VUELVE PRONTO, HIJO
La nueva normalidad, esa forma de existir contaminada por el virus de la Covid-19, supone cambios más o menos relevantes en nuestras vidas. Para muchos de manera radical en algunos o muchos aspectos, para otros la afectación es menor o fluctuará con el devenir de la situación epidemiológica en los próximos meses.
Nos preocupamos de manera alternante o continuada por la emergencia sanitaria, social y económica. Dudamos, a veces es un zigzagueante y veleidoso actuar y opinar. Lo cierto es que la guía de los próceres patrios, que no hacen honor a tal dignidad, no es un modelo a considerar. Pero no nos quejemos de esas cosas, a pesar de su enorme importancia en lo individual y colectivo. Hoy, quizá en un tono más personal, queremos resaltar una de las derivadas que afecta a los más intensos padecientes de las consecuencias de la pandemia.
Los primeros que se nos presentan son los habitantes de centros residenciales, mayores o discapacitados, que han sido afectados en masa, y muchísimos nos han dejado cuando no tocaba, en condiciones de penuria, aislamiento, descuido, que nos resultan difícil imaginar. Hemos trabajado en nuestra vida profesional con personas mayores afectadas por problemas que requerían hospitalización temporal, alejadas de los suyos pero, afortunadamente, con visitas a veces diarias. Hemos conocido las residencias por dentro, en las que las visitas familiares eran más irregulares, pero al menos el residente tenía espacios de esparcimiento y contacto con profesionales y cohabitantes.

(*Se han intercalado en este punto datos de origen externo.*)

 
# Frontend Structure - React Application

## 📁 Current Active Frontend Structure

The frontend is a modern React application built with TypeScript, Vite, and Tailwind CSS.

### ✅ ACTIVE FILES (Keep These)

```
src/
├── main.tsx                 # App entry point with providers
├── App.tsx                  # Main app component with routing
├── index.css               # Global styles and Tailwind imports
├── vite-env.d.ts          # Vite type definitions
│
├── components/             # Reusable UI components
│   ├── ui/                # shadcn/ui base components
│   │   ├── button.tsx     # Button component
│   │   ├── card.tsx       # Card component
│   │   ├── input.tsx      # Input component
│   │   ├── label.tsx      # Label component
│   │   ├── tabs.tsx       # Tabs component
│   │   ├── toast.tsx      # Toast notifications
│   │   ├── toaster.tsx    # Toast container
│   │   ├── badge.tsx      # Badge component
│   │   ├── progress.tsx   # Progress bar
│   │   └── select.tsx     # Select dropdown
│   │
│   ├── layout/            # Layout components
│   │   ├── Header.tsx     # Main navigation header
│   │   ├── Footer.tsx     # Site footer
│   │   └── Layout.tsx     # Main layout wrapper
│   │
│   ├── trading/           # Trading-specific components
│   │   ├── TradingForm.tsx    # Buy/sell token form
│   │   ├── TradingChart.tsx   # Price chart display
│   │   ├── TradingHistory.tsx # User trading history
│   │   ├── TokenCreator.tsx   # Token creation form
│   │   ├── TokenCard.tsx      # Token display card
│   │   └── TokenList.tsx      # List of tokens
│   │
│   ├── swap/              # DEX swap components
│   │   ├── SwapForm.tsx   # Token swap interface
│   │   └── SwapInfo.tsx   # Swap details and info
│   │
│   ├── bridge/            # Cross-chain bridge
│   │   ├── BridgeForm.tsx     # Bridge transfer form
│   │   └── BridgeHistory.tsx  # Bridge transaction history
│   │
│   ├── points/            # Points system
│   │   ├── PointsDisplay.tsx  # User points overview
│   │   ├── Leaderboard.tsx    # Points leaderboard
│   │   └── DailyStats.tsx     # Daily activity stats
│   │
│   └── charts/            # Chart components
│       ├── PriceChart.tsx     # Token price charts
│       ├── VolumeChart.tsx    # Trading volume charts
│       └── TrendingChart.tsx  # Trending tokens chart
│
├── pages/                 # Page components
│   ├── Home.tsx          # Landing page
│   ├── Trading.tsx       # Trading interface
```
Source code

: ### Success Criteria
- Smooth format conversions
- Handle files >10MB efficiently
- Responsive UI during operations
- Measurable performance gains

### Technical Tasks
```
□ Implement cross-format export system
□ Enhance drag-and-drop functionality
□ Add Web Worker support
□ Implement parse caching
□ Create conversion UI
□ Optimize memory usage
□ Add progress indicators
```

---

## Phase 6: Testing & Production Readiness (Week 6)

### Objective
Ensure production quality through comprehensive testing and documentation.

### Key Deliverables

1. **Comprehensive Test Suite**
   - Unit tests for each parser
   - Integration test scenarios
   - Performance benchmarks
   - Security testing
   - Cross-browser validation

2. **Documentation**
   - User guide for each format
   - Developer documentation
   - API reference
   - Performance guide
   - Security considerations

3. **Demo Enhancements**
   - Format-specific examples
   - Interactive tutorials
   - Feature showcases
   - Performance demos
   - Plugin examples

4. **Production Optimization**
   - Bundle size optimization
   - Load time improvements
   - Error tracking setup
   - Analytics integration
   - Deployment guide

En los hospitales de agudos, el entorno en el que nos movemos profesionalmente como fisioterapeuta, los usuarios sufren una situación novedosa, desconcertante, de incertidumbre, traumática, en grado variable. Su autoestima, su intimidad, sus relaciones, sus roles profesionales y familiares se pueden ver trastocados de la misma forma. El apoyo, la compañía, el simple “estar ahí” de una cara amiga, que converse, ayude, interceda o dialogue con los profesionales sanitarios, resultan trascendentales.